In solchen Situationen bin ich sehr unruhig und muss mich mit meinen Händen beschäftigen.
„Bleib mit den Händen aus dem Gesicht.“ – „Lass doch deine Haare in Ruhe.“ – „Hör die ständige Herumfuchtelei auf.“
Aber das ist die einzige Möglichkeit, mich auf das Gespräch konzentrieren zu können und nicht nur darauf, dem direkten Blickkontakt auszuweichen.
Auch, wenn es durch die „Spielerei“ mit den Händen so aussehen mag, als würde ich nicht zuhören oder gelangweilt sein von dem Gespräch. Das Gegenteil ist der Fall.
Bei Menschen, die mir sehr vertraut sind, fällt es mir leichter, sie während eines Gesprächs anzuschauen. Die Augen sind mir dann nicht mehr fremd und verwirren mich nicht.
Muss ich mich allerdings zu sehr auf das Gespräch konzentrieren, weil die Umgebung laut ist (auf der Strasse oder in einem Restaurant), dann suche ich mir lieber einen fixen Punkt, auf den ich meinen Blick richten kann.
Was ich gar nicht mag, sind Menschen, die mich anstarren oder ständig beobachten.
Diesen gehe ich am liebsten aus dem Weg.

Im Sommer trage ich immer eine Sonnenbrille, sobald ich mich draußen aufhalte.
In erster Linie brauche ich sie wegen meiner extremen Lichtempfindlichkeit.
Aber sie schafft mir noch einen weiteren Vorteil. Mit Sonnenbrille fällt es mir leichter, Menschen während des Gesprächs anzusehen, weil sie dann nicht feststellen können, wohin ich schaue. Mir hat einmal jemand gesagt, er fände es verwirrend, sich mit einem Menschen zu unterhalten, der eine Sonnenbrille trägt, weil dadurch der direkte Blickkontakt schwierig wäre.
Mir macht das nichts aus, ganz im Gegenteil. Die Sonnenbrille ist für mich wie ein Schutzschild vor Blicken, die ich nicht oder nur sehr schwer interpretieren kann.

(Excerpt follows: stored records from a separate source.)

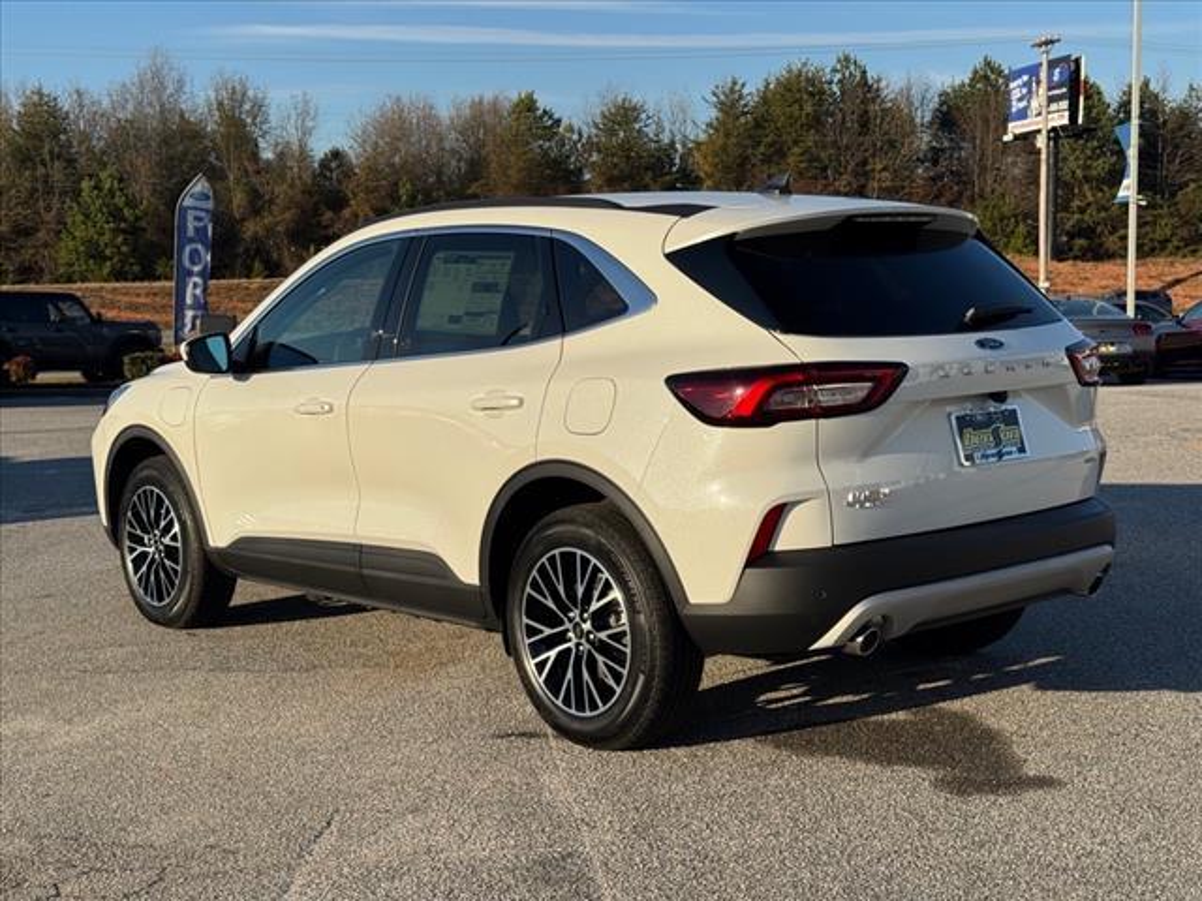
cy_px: 450
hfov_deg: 39.7
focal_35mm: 48
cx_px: 601
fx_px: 1667
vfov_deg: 30.3
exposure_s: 1/5848
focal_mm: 6.76
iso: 64
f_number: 1.78
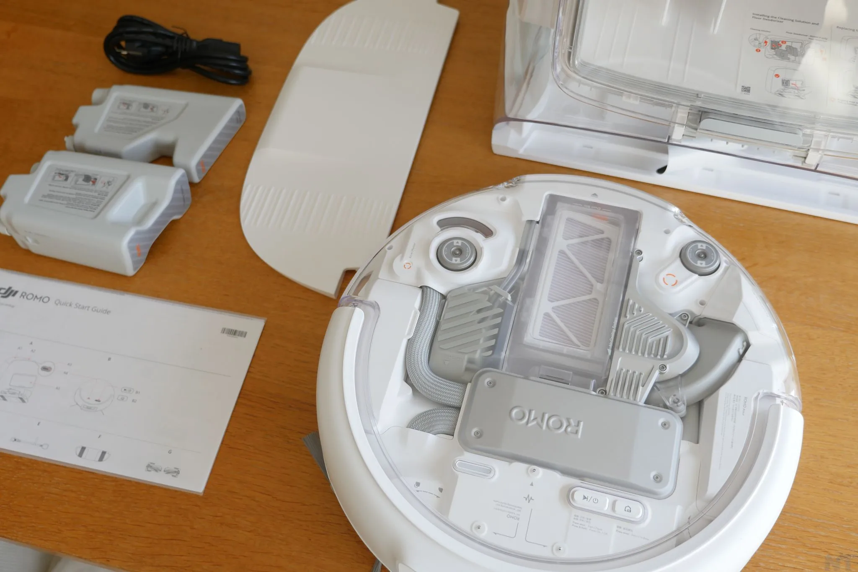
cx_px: 429
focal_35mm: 35
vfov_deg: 37.8
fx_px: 834
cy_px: 286
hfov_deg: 54.4
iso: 200
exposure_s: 1/125
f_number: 2.8
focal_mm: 17
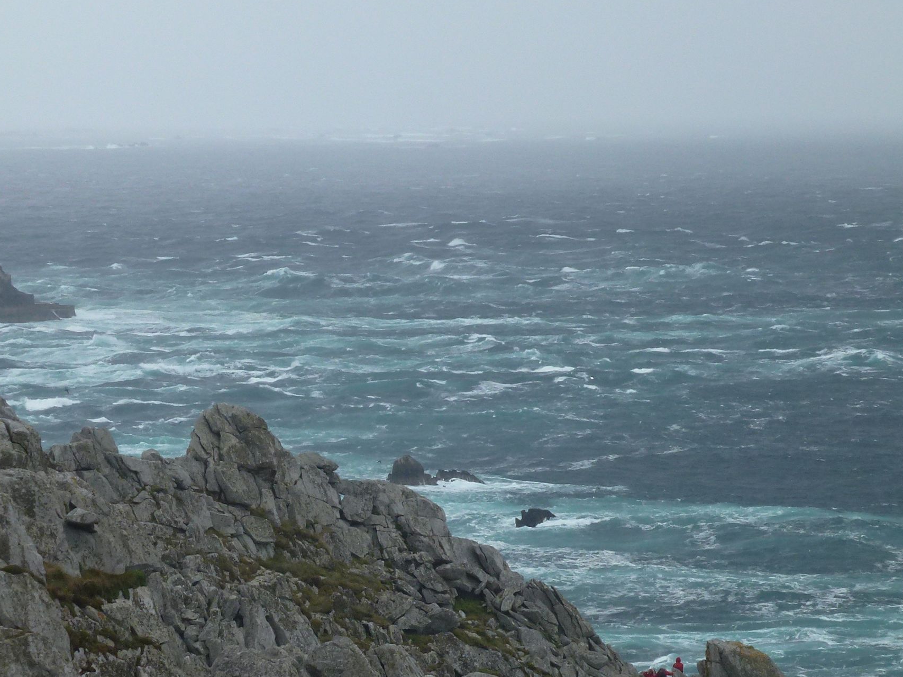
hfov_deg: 9.2
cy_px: 383
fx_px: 5634
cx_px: 259
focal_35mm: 216
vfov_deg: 6.9
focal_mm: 23.4
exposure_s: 1/500
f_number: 5.2
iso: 100
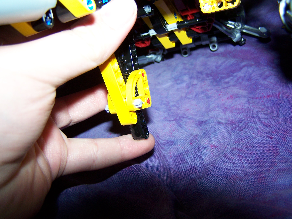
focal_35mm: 38
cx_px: 146
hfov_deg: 48.9
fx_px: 321
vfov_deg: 37.8
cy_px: 110
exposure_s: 1/60
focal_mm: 6.3
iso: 80
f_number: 2.8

Ich erinnere mich sehr gut daran, dass ich nie verstanden habe, warum Menschen sagen, sie könnten einem anderen Menschen jeden Wunsch von den Augen ablesen. Wo stehen denn die Wünsche der Menschen in den Augen geschrieben? Das habe ich mich so oft gefragt. Ich konnte da nie etwas lesen. Das war und ist mir ein Rätsel. Es ist doch viel einfacher, Wünsche verbal zu äußern. Dann weiß jeder, was gemeint ist und es gibt keine Missverständnisse – solange die Worte klar und deutlich gewählt sind und nicht weitere Rätsel beinhalten.

Anmerkung zum Schluss:

Ich weiß bis heute nicht, welche Farbe die Augen einer Freundin haben, die mir wirklich sehr viel bedeutet. Mir sind ihre Worte wichtiger, das, was sie mir sagt und schreibt.